* **DATA SUPPLIED**

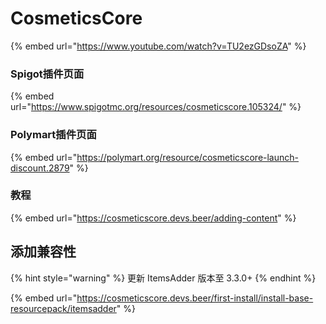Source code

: # CosmeticsCore

{% embed url="https://www.youtube.com/watch?v=TU2ezGDsoZA" %}

### Spigot插件页面

{% embed url="https://www.spigotmc.org/resources/cosmeticscore.105324/" %}

### Polymart插件页面

{% embed url="https://polymart.org/resource/cosmeticscore-launch-discount.2879" %}

### 教程

{% embed url="https://cosmeticscore.devs.beer/adding-content" %}

## 添加兼容性

{% hint style="warning" %}
更新 ItemsAdder 版本至 3.3.0+
{% endhint %}

{% embed url="https://cosmeticscore.devs.beer/first-install/install-base-resourcepack/itemsadder" %}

* **DESCRIPTION OF THE TASK**
When the word "beer" occurs in a line above, list that line.

* **SOLUTION TO THE EXERCISE**
{% embed url="https://cosmeticscore.devs.beer/adding-content" %}
{% embed url="https://cosmeticscore.devs.beer/first-install/install-base-resourcepack/itemsadder" %}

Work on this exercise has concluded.